[Text passage]
----------------

I frequently buy journals and notebooks and other writing accoutrements…I just don’t use them.

Unfinished Notebooks

Via CoolHunting, here’s a line of limited-edition notebooks that will appeal to collectors of unique art and design. They’re called Unfinished Notebooks, made by Studio Matador.

They look great, but I’d have a hard time actually writing in one of these, I think– when a notebook seems too special, it can be paralyzing! Who wants to write some mundane to-do list or journal entry in such a beautiful object? And at $30 they’re a bit pricey for that sort of thing…

Notebooks From the Past: Recipes for Genever

Here’s a nice image, from a New York Times article yesterday about the history of gin:

It’s a recipe book from the 1820s, with some kind of formula, I guess, for making genever, a Dutch ancestor of the gin we drink today. I love all that small elegant handwriting and the way they’ve crammed so many numbers and notes onto the page!

----------------

[Activity list]
(1) From the notebook blog post above, write out the passage between "Via CoolHunting, here’s" and "by Studio Matador.", inclusive.
(2) Continue the blog post about notebooks from its last sentence onward.

----------------

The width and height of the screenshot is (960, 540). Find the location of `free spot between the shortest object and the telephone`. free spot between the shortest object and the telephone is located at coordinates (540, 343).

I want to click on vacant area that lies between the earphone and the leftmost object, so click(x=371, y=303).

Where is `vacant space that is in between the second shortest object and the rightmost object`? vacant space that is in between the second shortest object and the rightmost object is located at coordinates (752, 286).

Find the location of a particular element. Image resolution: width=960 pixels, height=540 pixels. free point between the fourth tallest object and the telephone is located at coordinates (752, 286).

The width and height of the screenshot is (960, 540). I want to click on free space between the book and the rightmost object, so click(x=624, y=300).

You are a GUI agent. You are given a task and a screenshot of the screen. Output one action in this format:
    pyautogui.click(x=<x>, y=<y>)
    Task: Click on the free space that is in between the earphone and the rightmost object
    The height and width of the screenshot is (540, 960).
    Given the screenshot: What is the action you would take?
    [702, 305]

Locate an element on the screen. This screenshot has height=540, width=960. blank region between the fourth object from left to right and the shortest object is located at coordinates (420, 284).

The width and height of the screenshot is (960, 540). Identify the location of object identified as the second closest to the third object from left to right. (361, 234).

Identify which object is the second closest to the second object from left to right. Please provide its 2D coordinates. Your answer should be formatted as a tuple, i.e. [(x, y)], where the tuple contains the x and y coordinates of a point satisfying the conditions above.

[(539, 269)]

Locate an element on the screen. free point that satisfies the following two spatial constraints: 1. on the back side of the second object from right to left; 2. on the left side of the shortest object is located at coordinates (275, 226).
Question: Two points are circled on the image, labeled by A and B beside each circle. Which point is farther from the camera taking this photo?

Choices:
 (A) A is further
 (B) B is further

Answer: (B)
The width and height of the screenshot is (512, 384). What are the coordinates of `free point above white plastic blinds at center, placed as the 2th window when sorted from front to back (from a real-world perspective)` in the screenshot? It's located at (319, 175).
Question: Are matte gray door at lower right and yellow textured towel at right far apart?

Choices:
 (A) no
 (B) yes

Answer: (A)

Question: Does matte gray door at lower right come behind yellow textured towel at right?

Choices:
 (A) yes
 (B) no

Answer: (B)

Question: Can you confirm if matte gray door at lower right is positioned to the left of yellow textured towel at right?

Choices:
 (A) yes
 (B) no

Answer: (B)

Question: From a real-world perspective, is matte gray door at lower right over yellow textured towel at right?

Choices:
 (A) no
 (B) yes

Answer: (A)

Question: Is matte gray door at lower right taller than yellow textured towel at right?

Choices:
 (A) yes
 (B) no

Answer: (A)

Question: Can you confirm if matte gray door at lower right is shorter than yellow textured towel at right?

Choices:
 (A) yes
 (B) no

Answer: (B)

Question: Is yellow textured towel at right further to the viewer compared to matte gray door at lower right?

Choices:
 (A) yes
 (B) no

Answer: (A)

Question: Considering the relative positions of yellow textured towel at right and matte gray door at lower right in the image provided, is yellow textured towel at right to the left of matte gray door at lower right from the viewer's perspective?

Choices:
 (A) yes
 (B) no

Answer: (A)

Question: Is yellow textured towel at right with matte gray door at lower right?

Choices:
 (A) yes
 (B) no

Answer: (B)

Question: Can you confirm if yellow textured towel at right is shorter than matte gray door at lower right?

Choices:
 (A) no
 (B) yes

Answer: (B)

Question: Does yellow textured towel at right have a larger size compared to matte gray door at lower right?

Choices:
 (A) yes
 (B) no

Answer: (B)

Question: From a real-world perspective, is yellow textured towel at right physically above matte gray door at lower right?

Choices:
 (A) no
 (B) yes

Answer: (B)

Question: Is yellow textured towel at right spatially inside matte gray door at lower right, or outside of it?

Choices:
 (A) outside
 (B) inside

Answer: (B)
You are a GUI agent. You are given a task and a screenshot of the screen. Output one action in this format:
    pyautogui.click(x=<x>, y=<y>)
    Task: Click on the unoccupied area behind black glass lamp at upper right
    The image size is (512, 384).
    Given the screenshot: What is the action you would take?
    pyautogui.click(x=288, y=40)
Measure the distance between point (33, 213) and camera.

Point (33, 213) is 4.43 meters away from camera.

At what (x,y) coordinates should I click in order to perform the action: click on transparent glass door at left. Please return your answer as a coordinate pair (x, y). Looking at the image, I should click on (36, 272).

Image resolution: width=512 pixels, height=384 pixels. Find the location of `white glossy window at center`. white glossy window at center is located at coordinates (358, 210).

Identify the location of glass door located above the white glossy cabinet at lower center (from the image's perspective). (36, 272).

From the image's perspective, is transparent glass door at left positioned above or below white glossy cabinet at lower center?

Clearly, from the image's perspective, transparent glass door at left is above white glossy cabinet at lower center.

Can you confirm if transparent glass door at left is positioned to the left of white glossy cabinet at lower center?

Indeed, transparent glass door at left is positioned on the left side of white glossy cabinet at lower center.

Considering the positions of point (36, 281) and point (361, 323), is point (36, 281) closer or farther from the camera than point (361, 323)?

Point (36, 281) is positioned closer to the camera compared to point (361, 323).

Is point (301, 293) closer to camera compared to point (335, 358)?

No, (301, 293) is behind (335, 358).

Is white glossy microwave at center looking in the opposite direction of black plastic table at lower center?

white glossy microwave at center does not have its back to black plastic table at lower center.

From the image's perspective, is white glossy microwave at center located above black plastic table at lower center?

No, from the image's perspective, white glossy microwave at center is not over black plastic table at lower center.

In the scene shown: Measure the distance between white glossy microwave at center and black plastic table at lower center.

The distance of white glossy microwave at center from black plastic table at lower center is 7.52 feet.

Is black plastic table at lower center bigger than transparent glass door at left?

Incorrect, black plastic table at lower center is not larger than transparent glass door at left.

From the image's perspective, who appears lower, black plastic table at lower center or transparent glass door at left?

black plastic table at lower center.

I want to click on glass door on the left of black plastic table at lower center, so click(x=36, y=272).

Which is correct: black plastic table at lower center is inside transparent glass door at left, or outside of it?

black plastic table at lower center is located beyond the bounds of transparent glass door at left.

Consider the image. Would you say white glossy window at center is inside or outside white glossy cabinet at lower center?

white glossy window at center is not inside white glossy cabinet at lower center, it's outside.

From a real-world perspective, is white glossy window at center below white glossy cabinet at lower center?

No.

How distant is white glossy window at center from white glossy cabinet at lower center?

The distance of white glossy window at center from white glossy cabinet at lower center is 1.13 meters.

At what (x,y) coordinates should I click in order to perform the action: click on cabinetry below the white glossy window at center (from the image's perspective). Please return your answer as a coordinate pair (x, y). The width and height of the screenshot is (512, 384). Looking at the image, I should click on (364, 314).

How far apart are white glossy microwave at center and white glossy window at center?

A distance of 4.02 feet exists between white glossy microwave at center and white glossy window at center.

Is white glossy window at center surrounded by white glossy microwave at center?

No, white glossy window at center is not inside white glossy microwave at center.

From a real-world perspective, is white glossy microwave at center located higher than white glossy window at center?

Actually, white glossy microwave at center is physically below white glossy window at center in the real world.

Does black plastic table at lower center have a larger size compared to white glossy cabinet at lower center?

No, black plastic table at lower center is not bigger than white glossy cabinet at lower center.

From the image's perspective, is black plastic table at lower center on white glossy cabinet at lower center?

----------------

[Written responses]
(1)
Via CoolHunting, here’s a line of limited-edition notebooks that will appeal to collectors of unique art and design. They’re called Unfinished Notebooks, made by Studio Matador.

(2)
Red Moleskine Notebooks

I noticed that Barnes & Noble sells some red Moleskines (pocket size, ruled paper) with their store brand on the wrapper. I figured this was some exclusive deal they’d made but apparently not: a UK website is offering large and small, ruled and plain Moleskines with a red cover. Moleskine’s own online catalog makes no mention of these.

My Current Notebook Usage Dilemma

I go through a variety of notebook-using habits. Lately, I tend to have about 3 going at once. I have a soft-cover Moleskine with graph paper pages that I’m using for daily jottings: to-do’s, French vocabulary, notes on books or movies to read, etc. A lot of these kinds of notes are things that I was putting into my Treo for a long time, and I still enter a lot of them there. I also tended to jot small lists of immediate to-do’s for a day, like “clean bathroom” and “pick up drycleaning” on index cards as well, but I’ve found that I enjoy using the Moleskine for these instead.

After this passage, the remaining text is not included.